You and your doctor may decide in advance it’s best for you to have a caesarean delivery. Or you may start giving birth vaginally and then need to have an emergency caesarean because of complications during labour. You may also need to have an emergency caesarean before you go into labour.
Some of the medical reasons why you may have a caesarean delivery are listed below.
- Labour has been going on for some time and isn't progressing.
- Your baby isn't getting enough oxygen, or there is another problem putting his or her health at risk - this is called fetal compromise or fetal distress.
- The placenta partly or completely covers your cervix (the neck of your womb). This is called placenta praevia.
- You are expecting more than one baby, for example twins or triplets.
- Your baby is lying with his or her feet first or bottom first, rather than with the head downwards which is the usual position for a vaginal birth. This is called a breech position. It makes giving birth vaginally more difficult or sometimes impossible.
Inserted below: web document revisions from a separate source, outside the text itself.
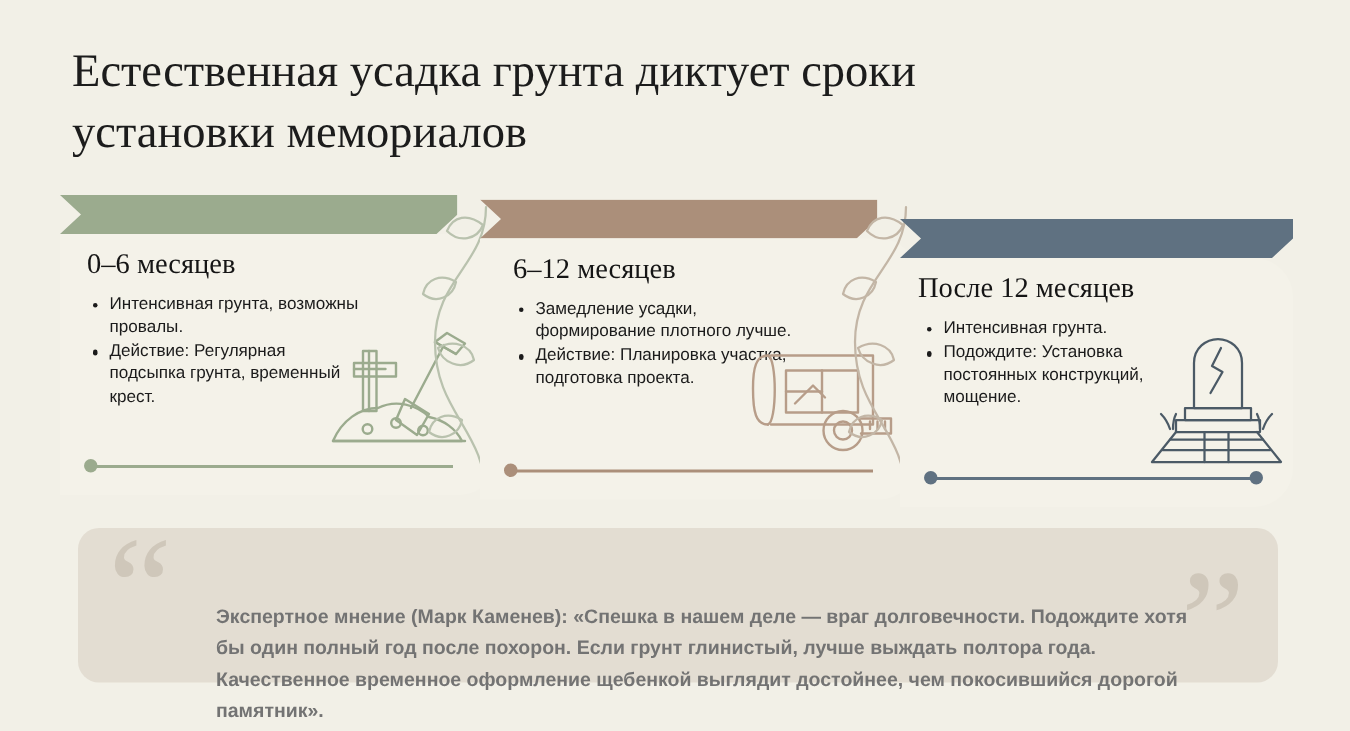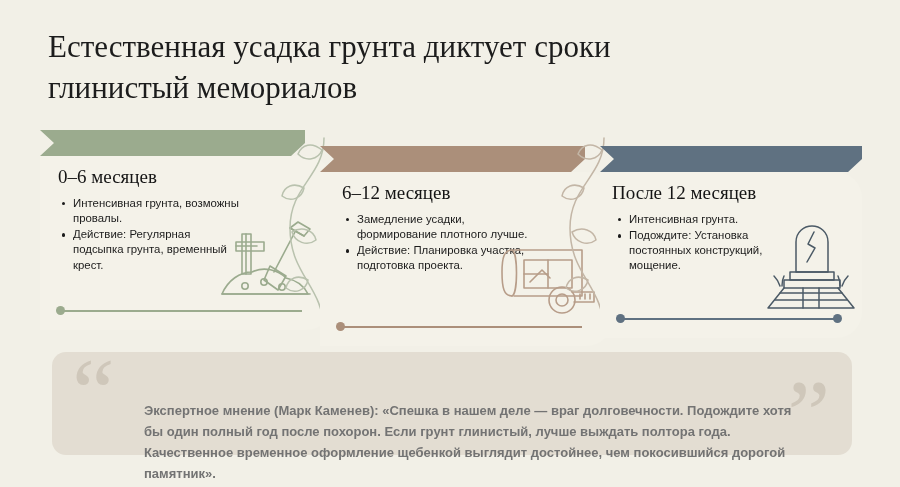"глинистый мемориалов" span { text: глинистый -> установки }
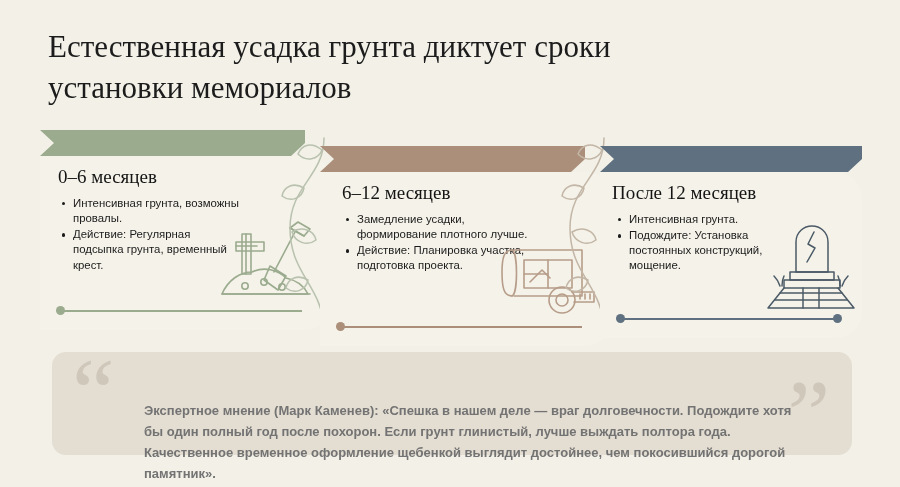"6–12 месяцев" div.card { top: 16px -> 3px }
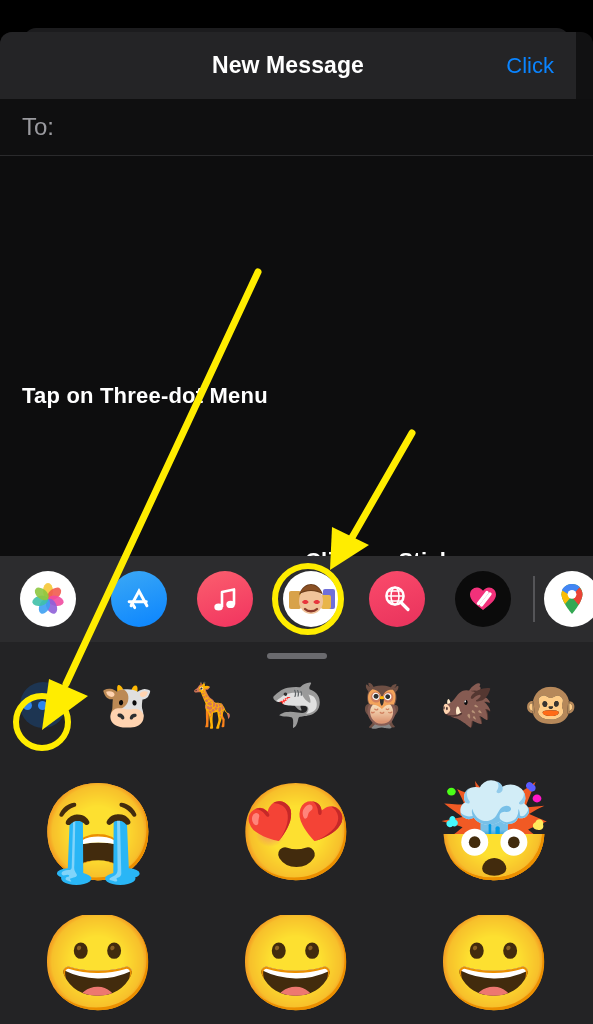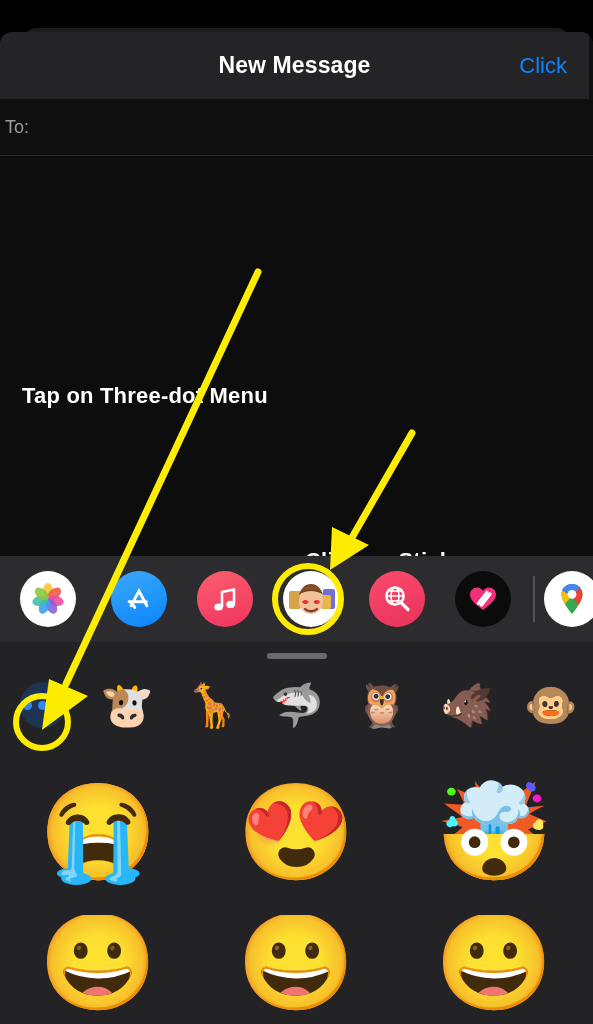"New Message" .navbar { right: 4px -> 17px }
- There is a high risk that you may have heavy bleeding if you have a vaginal delivery.
- You have an infection such as HIV or genital herpes simplex virus.
- You have had a previous caesarean delivery, although after one child it's often possible to have a vaginal delivery afterwards.
There are two main types of caesarean delivery.
In a lower uterine segment caesarean a cut is made across the lower part of your abdomen and womb, usually parallel to your bikini line. There is usually a smaller amount of blood lost with this type of caesarean and the scar that forms afterwards tends to be smaller and stronger.
In a classical caesarean a cut is made vertically down the middle of your womb. The cut through your abdomen may also be vertical or a bikini line cut may be used. You may only need this type of caesarean delivery if there are reasons why a cut can't be made in the lower segment of your womb, for example if you have fibroids or if your baby is very premature.
What are the alternatives?
If you are planning in advance to have a caesarean, it's important to be aware of the possible alternatives.
For example, it's sometimes possible to give birth vaginally if you are expecting twins, if your baby is in the breech position or if you have had a previous caesarean delivery.
A midwife or doctor can give you more information about the risks and benefits of both options.